Year B 7th Sunday Easter: John 17,11-19

17:11   I am no longer in the world, but they are in the world, and I am coming to you.

Holy Father, keep those you have given me true to your name,

so that they may be one like us.

17:12   While I was with them, I kept those you had given me true to your name.

I have watched over them and not one is lost except one who was destined to be lost,

and this was to fulfil the scriptures.

17:13   But now I am coming to you

and I say these things in the world to share my joy with them to the full.

17:14 I passed your word on to them, and the world hated them,

because they belong to the world no more than I belong to the world.

17:15   I am not asking you to remove them from the world,

but to protect them from the Evil One.

17:16   They do not belong to the world any more than I belong to the world.

17:17   Consecrate them in the truth; your word is truth.

17:18   As you sent me into the world, I have sent them into the world,

17:19   and for their sake I consecrate myself so that they too may be consecrated in truth.


John divides his Gospel into two big sections. In the first section (chapters 01-12) we hear about the signs Jesus is doing. The second section is composed around what happened during Jesus’ Passover (chapters 13-21): his speech at the Last Supper, his passion, death and resurrection. Today’s Gospel is a fragment of Jesus’ speech at the Last Supper.

This speech is also to be divided into two parts. In the first part Jesus speaks to his disciples (chapters 13-16). In the second part he says a prayer to his Father (chapter 17). Today’s Gospel is part of his prayer to the Father. Jesus is praying to his Father in attendance of his disciples. A moment of extreme intimacy. This prayer is to be divided in three parts:

1. 17:01-08: Jesus prays for himself (‘Father, glorify...’);

2. 17:09-19: Jesus prays for his disciples (‘Father, I ask...’);

3. 17:20-26: Jesus prays for all the faithful (‘Father, I ask...’).

Our reading is taken from the second part where Jesus is praying for his disciples.

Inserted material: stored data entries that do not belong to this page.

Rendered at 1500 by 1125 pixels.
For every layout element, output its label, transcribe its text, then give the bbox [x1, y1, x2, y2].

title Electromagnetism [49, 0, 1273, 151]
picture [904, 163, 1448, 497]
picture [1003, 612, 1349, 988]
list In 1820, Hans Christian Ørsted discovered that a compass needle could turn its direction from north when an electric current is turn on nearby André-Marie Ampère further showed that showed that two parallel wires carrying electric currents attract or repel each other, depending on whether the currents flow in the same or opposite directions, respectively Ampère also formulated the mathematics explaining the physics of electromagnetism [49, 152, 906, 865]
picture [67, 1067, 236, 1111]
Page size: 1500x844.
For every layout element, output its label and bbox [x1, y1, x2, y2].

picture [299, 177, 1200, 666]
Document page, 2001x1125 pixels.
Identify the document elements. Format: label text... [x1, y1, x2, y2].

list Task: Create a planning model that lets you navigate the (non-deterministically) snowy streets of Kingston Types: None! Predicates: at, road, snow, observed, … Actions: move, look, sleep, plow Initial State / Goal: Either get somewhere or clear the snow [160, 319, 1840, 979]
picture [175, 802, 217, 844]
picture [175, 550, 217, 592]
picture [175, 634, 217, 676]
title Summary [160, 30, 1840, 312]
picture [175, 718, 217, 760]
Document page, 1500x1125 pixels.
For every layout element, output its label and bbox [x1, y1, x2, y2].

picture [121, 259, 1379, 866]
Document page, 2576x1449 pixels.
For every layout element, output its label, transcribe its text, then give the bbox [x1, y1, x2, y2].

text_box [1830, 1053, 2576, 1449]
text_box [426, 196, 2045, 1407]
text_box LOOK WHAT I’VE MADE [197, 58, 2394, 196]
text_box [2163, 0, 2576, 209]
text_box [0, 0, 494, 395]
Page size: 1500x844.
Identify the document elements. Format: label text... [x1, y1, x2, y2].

The first line already contains a stunning word: ‘Holy Father, keep those you have given me...’  He considers his disciples as a gift from the Father, a gift from heaven. And it isn’t a mistake, for Jesus says so five times in the prayer of the 17th chapter (vss. Can I say about myself that I am a disciple of Jesus? And if so, can I believe that he considers me a gift from heaven?

One like us

The togetherness of Jesus’ disciples is meant to be a reflection of God’s togetherness, the Trinity. It is a great gift and a great vocation. This is the vision John has in mind. With  Jesus, a link was given between God and the people. Pure grace. Heaven has opened itself to the people and since then the people breathe the same atmosphere as the ones in heaven do. The cloud in which God dwells envelops the earth as well. The complete existence, the entire cosmos is wrapped in the air God breathes in and out. In the foregoing chapters Jesus did not speak about ‘air’ or ‘atmosphere’, but about ‘love’. ‘I loved you as the Father loved me; love one another: that will be heaven on earth. ‘What heaven really makes ‘heaven’ is love. What heaven really makes heaven has descended amongst you. Heaven and earth are not separated any longer: they are one big togetherness. The binding element is love.

To fulfil the Scriptures.

I don’t think that Judas was a puppet on a string of a cruel God. The first Christian generation tried to give meaning to what had happened. Judas had betrayed Jesus. That was a fact. He may have had his reasons. Looking for a meaning they sought it in the Holy Scriptures of course. There they found texts which spoke about betrayal (for example Psalm 41). These texts reveal a mystery to us. Whoever desires to do Messianic work..., whoever wants to be a person of love and forgiveness, will be confronted with opposition. Why. Because not everyone can share the choice of absolute love (who can?). People have their (good?) reasons. Mostly we don’t know these reasons. God knows them. He will know how He can change them (and me!) into people of absolute love.

Picture Meditation

This sculpture is to be found in the Netherlands, Biddinghuizen, Walibi Parc. It is made by Corrie Ammerlaan-van Niekerk, ca 2000.

Out of an enormous circle a group of people rises up, shoulder to shoulder. The human people are still rudimentary figures. It is not about beauty or identity. It is about togetherness, rooted in the same centre, culminating in the gesture of victory by the two in the middle. It is about solidarity and unity.

Precious metals have to be refined, and treated with lye until all inequalities are removed. Isn’t it as if these figures rise up out of this process as new triumphant people. Isn’t it an illustration of Jesus’ words, ‘Holy Father, keep those you have given me true to your name,

so that they may be one like us. I am not asking you to remove them from the world, but to protect them from the Evil One’?